In what may be a taste of things to come, one story circulated on social media claimed he had issued construction permits for 100 places of worship for non-Islamic religions during his four-year tenure, when the real figure he says was only five.
In a clear effort to burnish his Muslim credentials, Kamil circulated on Twitter a meeting he had with visiting Sheik Adil al Kalbani, a former imam of the Mecca Great Mosque.
Widodo took a hammering in West Java in 2014, losing by 4.6 million votes to Gerindra rival Prabowo Subianto, thanks largely to the latter’s support from the PKS and the like-minded United Development (PPP) parties.
The president-to-be picked up most of his votes along the northern coast, but took his worst hits in the south, particularly around Sukabumi and Tasikmalaya, where Darul Islam rebels fought to turn the newly-independent republic into an Islamic state from 1949-1962.
It was Widodo’s third heaviest loss behind the provinces of West Sumatra, West Nusa Tenggara and Gorantalo and came only a year after Heryawan was returned to office with 32.9% of the vote, ahead of PDI-P candidate Rieke Diah Pitaloka, who went on to win a seat in the 2014 legislative elections.

Pitaloka’s running mate, anti-graft campaigner Teten Masduki, became Widodo’s chief of staff in a late 2015 Cabinet reshuffle and remains in the post formerly held by current maritime coordinating minister Luhut Panjaitan, the president’s key political adviser.
Deciphering West Java politics is problematic.
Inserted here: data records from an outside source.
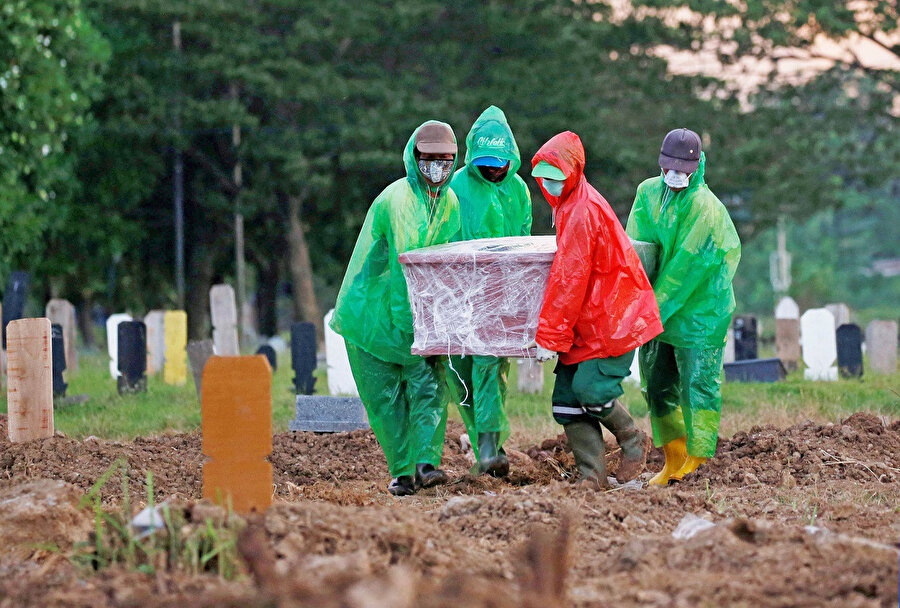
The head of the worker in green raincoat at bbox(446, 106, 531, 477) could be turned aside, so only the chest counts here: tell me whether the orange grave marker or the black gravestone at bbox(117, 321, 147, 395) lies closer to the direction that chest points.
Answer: the orange grave marker

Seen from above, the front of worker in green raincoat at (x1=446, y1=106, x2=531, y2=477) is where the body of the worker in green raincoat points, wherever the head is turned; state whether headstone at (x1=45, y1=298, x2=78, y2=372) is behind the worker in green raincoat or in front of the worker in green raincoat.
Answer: behind

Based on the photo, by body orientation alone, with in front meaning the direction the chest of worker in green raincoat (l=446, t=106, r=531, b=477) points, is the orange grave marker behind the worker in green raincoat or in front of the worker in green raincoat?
in front

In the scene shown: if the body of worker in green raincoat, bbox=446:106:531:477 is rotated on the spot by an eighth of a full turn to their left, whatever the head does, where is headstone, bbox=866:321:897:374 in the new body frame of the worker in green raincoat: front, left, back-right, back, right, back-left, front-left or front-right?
left

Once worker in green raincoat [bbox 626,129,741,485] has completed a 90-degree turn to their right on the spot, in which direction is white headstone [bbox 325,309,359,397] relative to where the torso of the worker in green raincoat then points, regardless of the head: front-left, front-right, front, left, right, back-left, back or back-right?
front

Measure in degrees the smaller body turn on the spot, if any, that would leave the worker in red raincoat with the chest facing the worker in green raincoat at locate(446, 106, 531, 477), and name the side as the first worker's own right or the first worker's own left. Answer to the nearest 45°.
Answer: approximately 45° to the first worker's own right

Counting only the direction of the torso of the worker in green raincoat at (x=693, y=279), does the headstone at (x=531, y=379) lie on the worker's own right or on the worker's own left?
on the worker's own right

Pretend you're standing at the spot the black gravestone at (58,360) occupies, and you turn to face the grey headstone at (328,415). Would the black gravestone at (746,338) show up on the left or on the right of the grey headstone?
left

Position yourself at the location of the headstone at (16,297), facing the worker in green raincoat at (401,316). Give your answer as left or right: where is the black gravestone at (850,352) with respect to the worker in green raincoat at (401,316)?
left

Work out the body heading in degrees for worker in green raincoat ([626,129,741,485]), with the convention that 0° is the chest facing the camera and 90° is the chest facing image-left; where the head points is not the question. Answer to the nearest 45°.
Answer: approximately 45°
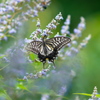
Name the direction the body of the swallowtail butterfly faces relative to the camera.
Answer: away from the camera
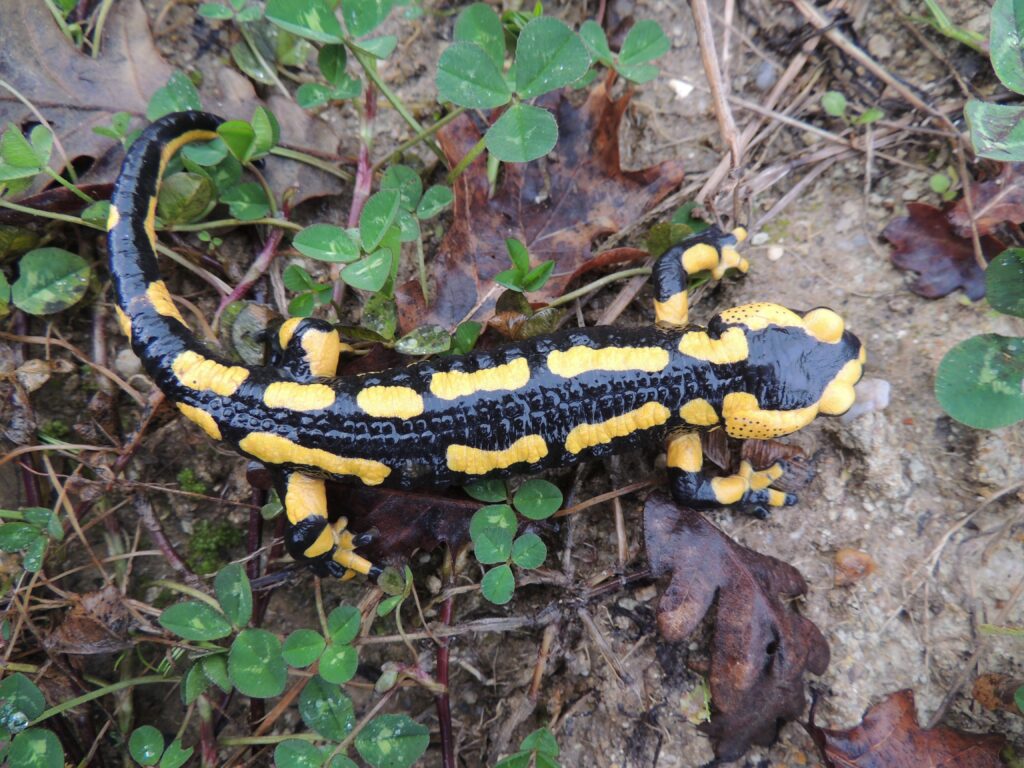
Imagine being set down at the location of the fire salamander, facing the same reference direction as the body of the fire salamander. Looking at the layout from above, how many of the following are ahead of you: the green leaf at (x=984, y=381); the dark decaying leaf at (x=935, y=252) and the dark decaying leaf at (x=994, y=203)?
3

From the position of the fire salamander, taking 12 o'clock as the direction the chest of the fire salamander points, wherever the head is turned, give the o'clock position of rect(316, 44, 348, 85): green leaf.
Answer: The green leaf is roughly at 8 o'clock from the fire salamander.

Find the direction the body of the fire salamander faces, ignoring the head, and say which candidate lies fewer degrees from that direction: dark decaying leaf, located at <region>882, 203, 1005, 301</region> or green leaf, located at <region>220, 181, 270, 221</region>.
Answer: the dark decaying leaf

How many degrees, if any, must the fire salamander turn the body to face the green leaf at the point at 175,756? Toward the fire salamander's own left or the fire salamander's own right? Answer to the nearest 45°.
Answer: approximately 135° to the fire salamander's own right

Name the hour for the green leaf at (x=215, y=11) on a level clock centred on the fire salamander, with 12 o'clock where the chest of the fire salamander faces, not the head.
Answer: The green leaf is roughly at 8 o'clock from the fire salamander.

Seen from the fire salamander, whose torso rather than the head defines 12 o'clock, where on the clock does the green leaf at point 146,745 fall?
The green leaf is roughly at 5 o'clock from the fire salamander.

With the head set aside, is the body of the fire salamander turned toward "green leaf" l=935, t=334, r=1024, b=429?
yes

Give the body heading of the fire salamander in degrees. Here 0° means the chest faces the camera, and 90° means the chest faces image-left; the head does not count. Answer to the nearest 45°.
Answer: approximately 270°
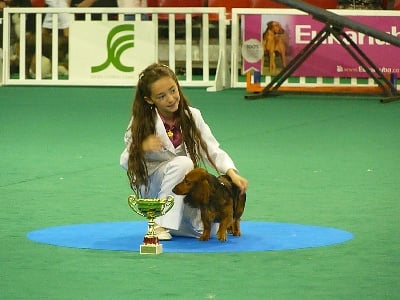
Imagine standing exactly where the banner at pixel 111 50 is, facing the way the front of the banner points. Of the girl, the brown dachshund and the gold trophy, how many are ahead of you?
3

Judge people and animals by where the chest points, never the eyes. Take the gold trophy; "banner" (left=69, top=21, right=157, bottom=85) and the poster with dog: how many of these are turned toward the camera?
3

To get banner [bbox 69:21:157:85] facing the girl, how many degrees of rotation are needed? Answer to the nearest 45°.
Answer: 0° — it already faces them

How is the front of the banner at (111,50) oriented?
toward the camera

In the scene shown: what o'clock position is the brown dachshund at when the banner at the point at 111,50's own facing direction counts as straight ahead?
The brown dachshund is roughly at 12 o'clock from the banner.

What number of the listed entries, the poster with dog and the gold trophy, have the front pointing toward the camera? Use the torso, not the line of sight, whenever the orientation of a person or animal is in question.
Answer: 2

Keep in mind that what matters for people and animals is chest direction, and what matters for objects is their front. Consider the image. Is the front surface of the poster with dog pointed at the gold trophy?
yes

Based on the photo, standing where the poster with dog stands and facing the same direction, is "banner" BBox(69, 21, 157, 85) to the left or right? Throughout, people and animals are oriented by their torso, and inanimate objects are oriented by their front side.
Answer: on its right

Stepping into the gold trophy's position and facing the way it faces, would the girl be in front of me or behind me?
behind

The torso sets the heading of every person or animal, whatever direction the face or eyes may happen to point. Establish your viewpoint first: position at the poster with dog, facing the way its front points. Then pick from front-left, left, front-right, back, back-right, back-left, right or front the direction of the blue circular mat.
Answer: front

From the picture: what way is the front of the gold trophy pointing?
toward the camera

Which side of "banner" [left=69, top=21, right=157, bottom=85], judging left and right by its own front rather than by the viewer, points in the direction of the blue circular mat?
front
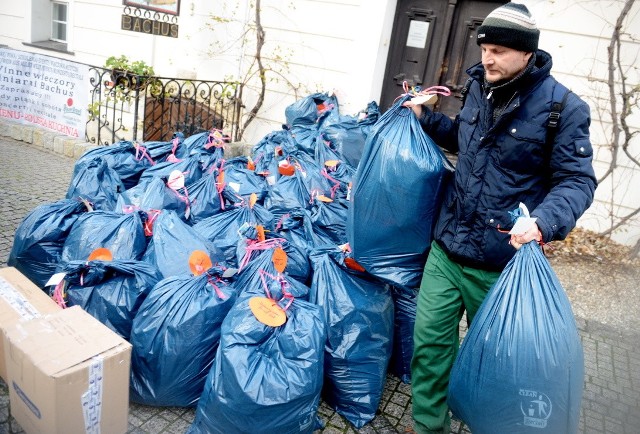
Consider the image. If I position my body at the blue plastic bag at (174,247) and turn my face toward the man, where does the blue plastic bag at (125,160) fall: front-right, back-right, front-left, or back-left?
back-left

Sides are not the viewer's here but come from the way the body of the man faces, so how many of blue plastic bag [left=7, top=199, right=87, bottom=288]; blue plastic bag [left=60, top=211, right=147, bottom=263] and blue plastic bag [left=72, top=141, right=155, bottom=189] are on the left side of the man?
0

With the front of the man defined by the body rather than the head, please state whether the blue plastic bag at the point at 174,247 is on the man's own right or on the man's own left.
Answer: on the man's own right

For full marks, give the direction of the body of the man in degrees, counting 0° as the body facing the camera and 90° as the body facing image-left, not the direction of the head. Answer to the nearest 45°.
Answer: approximately 45°

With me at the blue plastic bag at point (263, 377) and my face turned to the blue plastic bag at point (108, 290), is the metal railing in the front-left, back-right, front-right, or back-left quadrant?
front-right

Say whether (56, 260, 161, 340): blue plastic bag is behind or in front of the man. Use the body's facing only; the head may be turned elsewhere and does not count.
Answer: in front

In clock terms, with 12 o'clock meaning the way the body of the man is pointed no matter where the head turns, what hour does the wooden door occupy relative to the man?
The wooden door is roughly at 4 o'clock from the man.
Heryawan and Mizwar came out ahead in 16 of the province’s 26 districts and municipalities.
Yet the hard-line Islamic PKS took only 13 of the 100 seats up for grabs in the legislative elections the following year, trailing PDI-P (22) and Golkar (16).
Three years later, sources close to the palace say Widodo sees West Java as a key electoral test case, despite being under mounting political pressure after his ally Purnama’s resounding defeat.
The last reliable poll, taken in March, showed Widodo with a 57.8% popularity rating, with only 21.7% saying they would vote against him if a presidential election was held now. The same poll had Prabowo well behind, but the retired general has proved before that he’s strong in the home straight and willing to play the religious card as needed.